The Ice Road

Rated: MThe Ice Road

Directed and Written by: Jonathan Hensleigh

Director of Photography: Tom Stern

Produced by: Al Corley, Bart Rosenblatt, Eugene Musso, Shivani Rawat, Lee Nelson, David Tish

Starring: Liam Neeson, Laurence J. Fishburne III, Marcus Thomas, Amber Midthunder, Benjamin Walker, Matt McCoy, Holt McCallany, Martin Sensmeier, Matt Salinger.

Hauling heavy loads over ice is what truckers call an ice road, meaning, a suicide mission.

So much can go wrong.

And does in this action drama with Liam Neeson behind the wheel as Mike: a trucker with a one punch knockout.

He’s a trucker always getting fired looking out for his veteran brother, Gurty (Marcus Thomas) suffering from aphasia: ‘I am the only one who can understand what he is saying, and he’s a brilliant mechanic, but he does not like taking orders,’ says Neeson about his character.

After a methane pocket causes an explosion at a diamond mine, miners are trapped with a thirty-hour window until their oxygen runs out.  The only way to get drilling wellheads to free the men is to haul by truck, over an ice-road closed for the season.

Goldenrod (Laurence J. Fishburne III) is called in to get the job done.

The only way Goldenrod can see a truck making it through to the miners is by sending three trucks, in the hope one will make it through to the miners.

It’s a strategy of tactical redundancy.

Fired from yet another job, the Irish, tooth-pick in mouth trucker, Mike decides the risk is worth the reward – enough cash to put towards his own rig.  He takes one truck.

In the second is Goldenrod himself.

In the third is Tantoo (Amber Midthunder), just bailed from jail after protesting against all of North America for taking her ancestors land.

Each take a rig with two-hundred thousand on the table to share, or to go to whoever makes it to the other side, along with Insurance man, Varnay (Benjamin Walker) there to protect his company’s investment.  And Gurty’s pet rat.

The fuse is lit.

And there literally is a fuse burning to ignite dynamite at one point.  It’s that kind of movie.

With winches and d bolts and petrol in diesel tanks as sabotage.  The action’s relentless.  And by the end overdone with choppy editing to cut down the problem solving montages to speed up the action, along with splicing to another scene that worked most of the time but by the end left gaping holes.  Like, how did the rig go from full speed to idling in a second?

And why isn’t that guy with the broken leg screaming his head off?

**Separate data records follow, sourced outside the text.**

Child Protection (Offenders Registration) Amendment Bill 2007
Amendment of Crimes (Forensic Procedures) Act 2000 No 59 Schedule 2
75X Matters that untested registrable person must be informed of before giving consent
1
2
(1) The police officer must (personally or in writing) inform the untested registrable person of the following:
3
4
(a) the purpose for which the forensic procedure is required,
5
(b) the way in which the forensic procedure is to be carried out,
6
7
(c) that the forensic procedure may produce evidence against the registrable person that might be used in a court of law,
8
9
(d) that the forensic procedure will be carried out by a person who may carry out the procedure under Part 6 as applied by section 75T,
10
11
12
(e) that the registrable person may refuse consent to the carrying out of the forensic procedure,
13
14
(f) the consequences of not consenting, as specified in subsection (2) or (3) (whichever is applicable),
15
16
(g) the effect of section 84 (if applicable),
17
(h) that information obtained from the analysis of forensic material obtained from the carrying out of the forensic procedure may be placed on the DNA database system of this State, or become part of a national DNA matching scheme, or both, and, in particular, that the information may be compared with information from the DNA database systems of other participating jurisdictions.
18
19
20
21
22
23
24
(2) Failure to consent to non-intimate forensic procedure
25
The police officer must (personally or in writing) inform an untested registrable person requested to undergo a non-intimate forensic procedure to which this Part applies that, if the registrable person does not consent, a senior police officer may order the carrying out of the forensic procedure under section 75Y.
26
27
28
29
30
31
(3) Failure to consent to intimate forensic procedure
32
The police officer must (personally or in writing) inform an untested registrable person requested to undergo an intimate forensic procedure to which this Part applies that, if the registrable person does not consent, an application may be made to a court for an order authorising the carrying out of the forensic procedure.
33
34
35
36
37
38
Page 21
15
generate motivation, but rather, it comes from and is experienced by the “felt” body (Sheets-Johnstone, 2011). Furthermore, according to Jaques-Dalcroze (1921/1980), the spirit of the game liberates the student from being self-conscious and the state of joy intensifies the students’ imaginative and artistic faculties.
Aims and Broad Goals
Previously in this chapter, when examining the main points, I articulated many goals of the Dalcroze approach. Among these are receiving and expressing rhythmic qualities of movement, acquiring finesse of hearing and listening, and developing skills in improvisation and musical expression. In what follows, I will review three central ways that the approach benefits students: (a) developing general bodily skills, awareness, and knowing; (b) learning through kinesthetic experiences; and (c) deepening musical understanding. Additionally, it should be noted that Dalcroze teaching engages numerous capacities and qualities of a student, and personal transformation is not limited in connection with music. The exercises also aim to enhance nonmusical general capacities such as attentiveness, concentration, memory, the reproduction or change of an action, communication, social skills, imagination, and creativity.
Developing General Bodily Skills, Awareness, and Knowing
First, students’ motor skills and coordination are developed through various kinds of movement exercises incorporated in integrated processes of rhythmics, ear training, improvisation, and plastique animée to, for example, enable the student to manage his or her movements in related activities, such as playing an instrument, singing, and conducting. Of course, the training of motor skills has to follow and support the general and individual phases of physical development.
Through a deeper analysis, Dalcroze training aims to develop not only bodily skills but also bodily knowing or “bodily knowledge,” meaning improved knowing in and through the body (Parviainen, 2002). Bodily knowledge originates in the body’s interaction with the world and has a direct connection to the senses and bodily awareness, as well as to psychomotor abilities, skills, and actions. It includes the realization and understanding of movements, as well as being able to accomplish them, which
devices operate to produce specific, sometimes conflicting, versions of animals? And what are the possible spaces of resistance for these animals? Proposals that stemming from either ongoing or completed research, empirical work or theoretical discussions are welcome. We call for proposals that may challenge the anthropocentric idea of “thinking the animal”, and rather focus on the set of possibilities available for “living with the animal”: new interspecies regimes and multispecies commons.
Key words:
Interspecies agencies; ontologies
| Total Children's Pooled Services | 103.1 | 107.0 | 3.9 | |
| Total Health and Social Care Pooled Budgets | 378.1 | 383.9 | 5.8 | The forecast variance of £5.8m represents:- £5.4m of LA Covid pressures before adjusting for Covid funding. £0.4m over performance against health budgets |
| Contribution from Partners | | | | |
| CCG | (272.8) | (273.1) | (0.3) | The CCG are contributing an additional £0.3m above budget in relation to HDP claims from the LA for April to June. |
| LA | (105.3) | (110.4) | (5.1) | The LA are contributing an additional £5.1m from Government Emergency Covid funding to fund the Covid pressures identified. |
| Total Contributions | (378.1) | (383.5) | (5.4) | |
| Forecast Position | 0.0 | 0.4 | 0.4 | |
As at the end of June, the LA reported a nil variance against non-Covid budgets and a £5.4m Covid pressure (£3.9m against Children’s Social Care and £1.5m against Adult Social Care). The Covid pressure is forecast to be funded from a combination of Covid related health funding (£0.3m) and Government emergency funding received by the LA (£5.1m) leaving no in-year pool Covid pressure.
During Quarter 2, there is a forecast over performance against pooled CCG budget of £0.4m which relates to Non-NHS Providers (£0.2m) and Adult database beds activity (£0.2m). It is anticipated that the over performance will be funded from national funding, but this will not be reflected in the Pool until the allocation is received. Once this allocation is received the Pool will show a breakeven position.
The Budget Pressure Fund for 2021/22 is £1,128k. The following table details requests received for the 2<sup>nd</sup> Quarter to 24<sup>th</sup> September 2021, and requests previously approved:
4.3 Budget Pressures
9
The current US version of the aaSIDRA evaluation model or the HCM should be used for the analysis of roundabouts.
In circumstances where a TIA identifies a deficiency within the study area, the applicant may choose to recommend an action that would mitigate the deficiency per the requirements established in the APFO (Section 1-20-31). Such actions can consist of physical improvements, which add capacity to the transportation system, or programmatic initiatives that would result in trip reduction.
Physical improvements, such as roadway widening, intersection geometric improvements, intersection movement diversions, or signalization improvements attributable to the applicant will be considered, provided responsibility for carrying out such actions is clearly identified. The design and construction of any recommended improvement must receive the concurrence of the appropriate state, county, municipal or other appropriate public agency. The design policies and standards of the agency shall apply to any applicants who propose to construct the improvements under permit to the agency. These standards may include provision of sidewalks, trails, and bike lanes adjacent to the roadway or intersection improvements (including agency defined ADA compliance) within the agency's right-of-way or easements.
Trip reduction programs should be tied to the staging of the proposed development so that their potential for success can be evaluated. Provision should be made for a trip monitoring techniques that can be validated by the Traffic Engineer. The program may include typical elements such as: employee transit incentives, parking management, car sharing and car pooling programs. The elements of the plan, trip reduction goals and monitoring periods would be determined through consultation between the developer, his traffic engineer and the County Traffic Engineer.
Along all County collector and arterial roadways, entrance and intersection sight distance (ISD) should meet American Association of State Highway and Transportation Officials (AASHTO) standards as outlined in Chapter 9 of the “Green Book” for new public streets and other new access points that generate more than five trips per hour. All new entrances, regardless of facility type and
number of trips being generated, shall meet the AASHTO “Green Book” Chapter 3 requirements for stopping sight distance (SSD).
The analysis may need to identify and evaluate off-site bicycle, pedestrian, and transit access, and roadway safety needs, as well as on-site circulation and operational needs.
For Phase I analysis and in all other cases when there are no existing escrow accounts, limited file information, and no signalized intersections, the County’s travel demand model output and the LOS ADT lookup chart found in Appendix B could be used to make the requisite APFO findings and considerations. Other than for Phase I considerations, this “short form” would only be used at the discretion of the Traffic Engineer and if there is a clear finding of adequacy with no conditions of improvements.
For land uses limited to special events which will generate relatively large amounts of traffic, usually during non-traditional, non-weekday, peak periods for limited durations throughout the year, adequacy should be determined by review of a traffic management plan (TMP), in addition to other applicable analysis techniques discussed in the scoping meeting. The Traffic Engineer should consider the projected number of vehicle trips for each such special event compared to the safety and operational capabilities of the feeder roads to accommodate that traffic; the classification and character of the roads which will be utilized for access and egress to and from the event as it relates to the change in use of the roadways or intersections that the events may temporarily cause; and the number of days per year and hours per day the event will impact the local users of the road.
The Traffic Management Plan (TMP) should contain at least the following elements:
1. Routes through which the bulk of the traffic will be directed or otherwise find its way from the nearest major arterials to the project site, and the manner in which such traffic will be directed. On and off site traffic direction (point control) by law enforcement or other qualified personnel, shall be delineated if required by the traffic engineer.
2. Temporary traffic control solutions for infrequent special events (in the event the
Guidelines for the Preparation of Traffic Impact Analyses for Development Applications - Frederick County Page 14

But this ‘bull run’ about ice-truckers who can stop for nothing and no-one has the constant underlying suspense of the trucks always on the verge of cracking through the ice and sinking.

As Tantoo coolly explains to Varnay the insurance guy:

Movement causes waves so if you drive too fast, there’s too much movement.  The ice cracks.  In you go.

Too slow, the ice breaks under the weight of the rig.  In you go.

I actually yelled a few times.

The whole idea of ice-truckers is exciting to watch.

Writer and director Jonathan Hensleigh didn’t want to shoot a VFX film: “I wanted real background – the ice road, the mountain driving sequences, I wanted it all to look real.”

And seeing the rigs driven across the ice is the best part of the film.

Pairing back the action and filling the gaps so the editing wasn’t so choppy would have built on that suspense of driving those 18-wheeler rigs across ice.  With one problem after another needing to be solved, it was all a bit unbelievable by the end.

But as action movies go, Neeson always managers to pull it off.  And the storyline had enough going for it with a few twists and well-placed punches from, ‘kiss my Irish arse,’ Mike that made, The Ice Road, worth a watch.